A few months ago a colleague and long-time friend of mine published an intriguing blog on a few of the less discussed costs associated with implementing microservices. The blog post made several important points on performance when designing and consuming microservices. There is an overhead to using a remote service beyond the obvious network latency due to routing and distance. The blog describes how there is a cost attributed to serialization of JSON and therefore a microservice should do meaningful work to overcome the costs of serialization.
While this is a generally accepted guideline for microservices, it is often overlooked and thus a concrete reminder helps to illustrate the point. The second point of interest is the costs associated to the bandwidth size of JSON based RESTful API responses. One potential pitfall of having a more substantive endpoint is that the payload of a response can degrade performance and quickly consume thread pools and overload the network.
These two main points made me think about alternatives and I decided to create an experiment to see if there were benefits from using Google Protocol Buffers (aka, "Protobuf" for short) over JSON in RESTful API calls. I set out to show this by first highlighting performance differences between converting JSON using Jackson into POJOs versus Protobuf messages into and out of the a data model.
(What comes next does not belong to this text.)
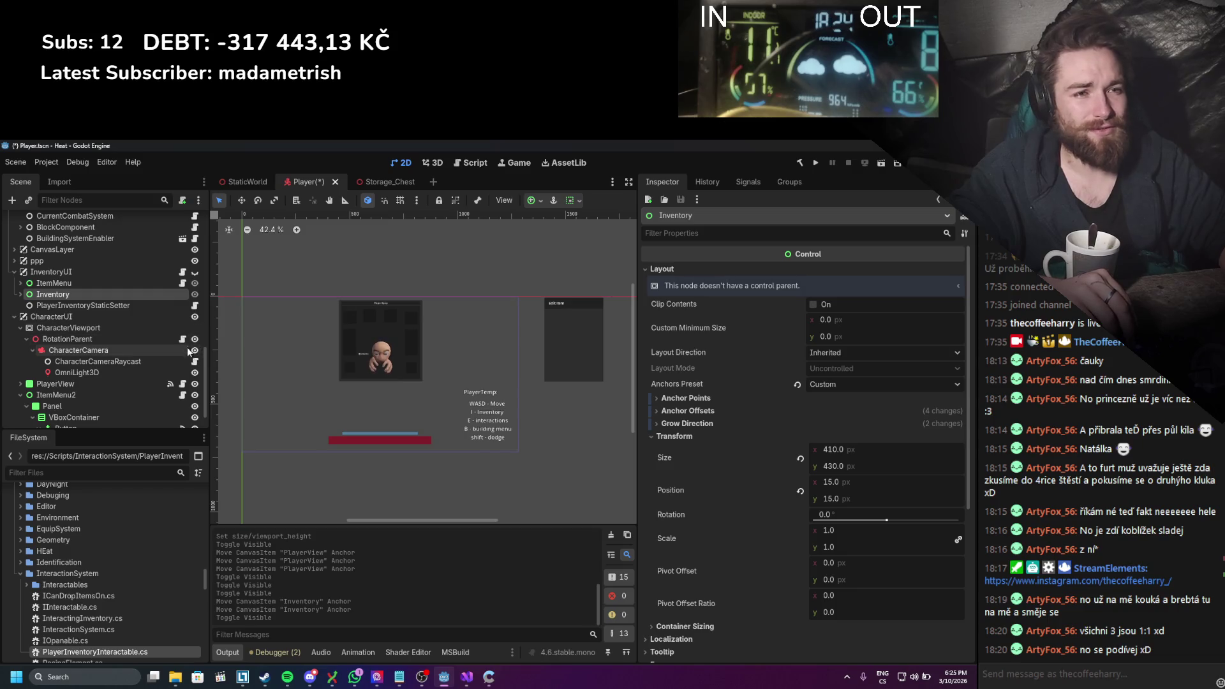
{"action": "left_click", "coordinate": [195, 316]}
{"action": "key", "text": "ctrl+s"}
I decided to create a sufficiently complex data model that utilized nested objects, lists and primitives while trying to keep the model simple to understand; Therefore I ended up with a Recipe domain model that I would probably not use in a serious cooking application, but serves the purpose for this experiment.
TEST #1: MEASURE COSTS OF SERIALIZATION AND DESERIALIZATION
The first challenge I encountered was how to work effectively with Protobuf messages. After spending some time reading through sparse documentation that focused on an elementary demonstration of Protobuf messages, I finally decided on a method for converting Messages in and out of my domain model. The preceding statements about using Protobufs is opinionated and someone who uses them often may disagree, but my experience was not smooth and I found messages to be rigid and more difficult than I expected.
The second challenge I encountered came when I wanted to measure the "performance" of both marshaling JSON and Serializing Protobufs. I spent some time learning JMH and designed my plan on how to test both methods. Using JMH, I designed a series of tests that allowed me to populate my POJO model, then construct a method that converted into and out of each of the technologies. I isolated the conversion of the objects in order to capture just the costs associated with conversion.
TEST #1: RESULTS
My results were not surprising as I expected Protobuf to be more efficient. I measured the average time to marshal an object into JSON at 876.754 ns/operation (±43.222ns) versus 148.160 ns/operation (±6.922ns) showing that equivalent objects converted into Protobuf was nearly 6 times faster than into JSON.
Reversing a JSON and Protobuf message into a POJO yielded slower results and were closer together, but Protobuf still out performed JSON un-marshaling. Converting a JSON string into the domain object took on average 2037.075 ns/operation (±121.997) and Protobuf message to object took on average 844.382 ns/operation (±41.852), nearly 2.4 times faster than JSON.
Run the samples yourself using the github project created for this project: https://github.com/mike-ensor/protobuf-serialization
Test #2: Bandwidth differences
I did not find a straight forward way to capture bandwidth using traditional Java-based tools, so I decided to setup a service on AWS and communicate to the API using JSON and Protobuf requests. I then captured the traffic using Wireshark and calculated the total amount of bytes sent for these requests. I included the headers and payload in the calculation since both JSON and Protobufs require Accepts and Content-Type mime-type headers.
Test #2: Results
The total size of the request for the JSON request was 789 bytes versus the Protobuf at 518 bytes. While the JSON request was 45% greater in size than the Protobuf, there was no optimization applied to either request. The JSON was minified but not compressed. Using compression can be detrimental to the overall performance of the solution based on the payload size. If the payload is too small, the cost of compressing and decompressing will overcome the benefits of a smaller payload. This is a very similar problem to the costs associated with marshaling JSON with small payloads as found by Jeremy's blog.
After completing a project to help determine the overall benefits of using Protobuf over JSON I have come to a conclusion that unless performance is absolutely critical and the developing team's maturity level is high enough to understand the high costs of using Protobufs, then it is a legitimate option to increase the performance associated with message passing.
That being said, the costs of working with Protobufs is very high. Developers lose access to human readable messages often useful during debugging. Additionally, Protobufs are messages, not objects and therefore come with more structure and rigger which I found to be complicated due to the inflexibility using only primitives and enums, and updating messages requires the developer to mark new fields as "optional" for backwards compatibility. Lastly, there is limited documentation on Protocol Buffers beyond the basic "hello world" applications.